1815 composition by Beethoven

Ludwig van Beethoven's "Es ist vollbracht" (German for "It is finished"), WoO 97, was written in 1815 as a finale chorus for a Singspiel by a variety of composers called Die Ehrenpforten (The Gates of Glory) on a drama by G. F. Treitschke. It honours the second seizure of Paris in 1815 after the abdication of Napoleon. It remains one of Beethoven's lesser-known works and is rarely produced nowadays.

== Context ==
The wave of patriotic music of 1814, frustrated by the intermezzo of the Hundred Days during which Napoleon came back from his exile to Elba, had its natural and logical extension on the occasion of the second entry of the allied troops in Paris on 7 July 1815.

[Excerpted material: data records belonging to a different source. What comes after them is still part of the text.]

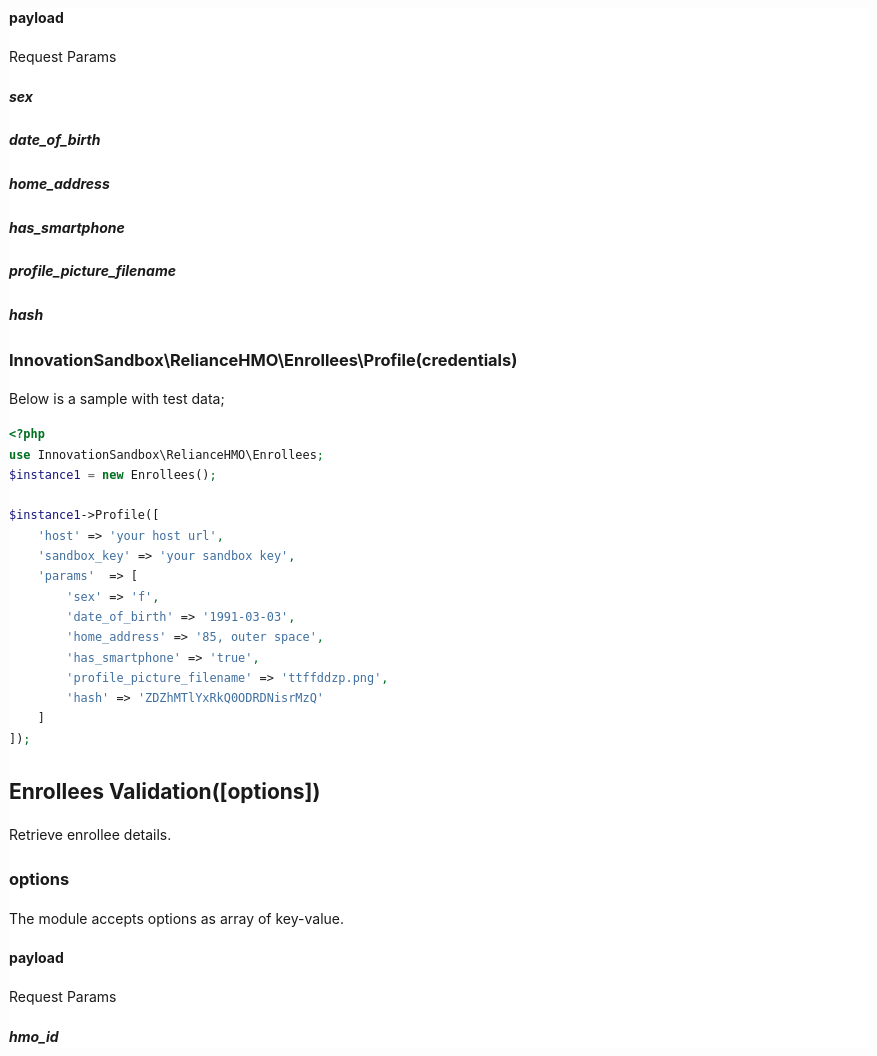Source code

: #### payload

Request Params

##### sex

##### date_of_birth

##### home_address

##### has_smartphone

##### profile_picture_filename

##### hash

### InnovationSandbox\RelianceHMO\Enrollees\Profile(credentials)

Below is a sample with test data;

```php
<?php
use InnovationSandbox\RelianceHMO\Enrollees;
$instance1 = new Enrollees();

$instance1->Profile([
    'host' => 'your host url',
    'sandbox_key' => 'your sandbox key',
    'params'  => [
        'sex' => 'f',
        'date_of_birth' => '1991-03-03',
        'home_address' => '85, outer space',
        'has_smartphone' => 'true',
        'profile_picture_filename' => 'ttffddzp.png',
        'hash' => 'ZDZhMTlYxRkQ0ODRDNisrMzQ'
    ]
]);
```

## Enrollees Validation([options])

Retrieve enrollee details.

### options

The module accepts options as array of key-value.

#### payload

Request Params

##### hmo_id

G. F. Treitschke, who had revised the libretto for Fidelio in 1814, asked Beethoven for a closing chorus to his dramatic piece, or Singspiel. It was performed on July 15, 16 and 23, and on the occasion of the Emperor's nameday, was revived with appropriate changes, "Es ist vollbracht" being substituted by "Germania".

== Composition ==
The work is scored for bass, mixed choir, 2 flutes, 2 oboes, 2 clarinets, 2 bassoons, 2 horns, 2 trumpets, 2 trombones, cymbals, strings. The work is around five minutes long.

The piece provides for a bass, the part of which overwhelms that of the choir. In fact, the choir is limited to repeating, as in a responsory, the last words of the four strophes of the soloist, that is, always the same exclamation "Es ist vollbracht" (i.e. It is finished). Even the music is repetitive, varying from one verse to another only in the orchestration. Before concluding, Beethoven introduces, in correspondence with the final words "Thank God and our Emperor", the melody by Joseph Haydn which became the national anthem "Gott erhalte Franz den Kaiser" (God save Franz our Emperor). Anticipated from the flute, it is subsequently developed from below as it is firmly bound to the refrain phrase "It is finished". This is emphatically spelled out by the chorus, so the orchestra, with strings of tremolo and wild trombones, bringing the piece to a triumphal close.

== Political dimension ==
"Es ist vollbracht" has been characterized by some as "un-Beethovenian", as well as the "worst" in this heroic style. It could be misguided to see this composition as a capitulation to authoritarianism by Beethoven, but rather as a celebration of the liberation after the fall of the French invader, Napoleon. After the French Emperor crushed Austria in the War of the Fifth Coalition (1809), Beethoven's original enthusiasm for the freedom-inspired Bonaparte began to cool noticeably. The title of his work, "Es ist vollbracht", (it is accomplished) from the last words of Christ on the Cross, are an unequivocal statement as to his stand in regard to the fallen leader.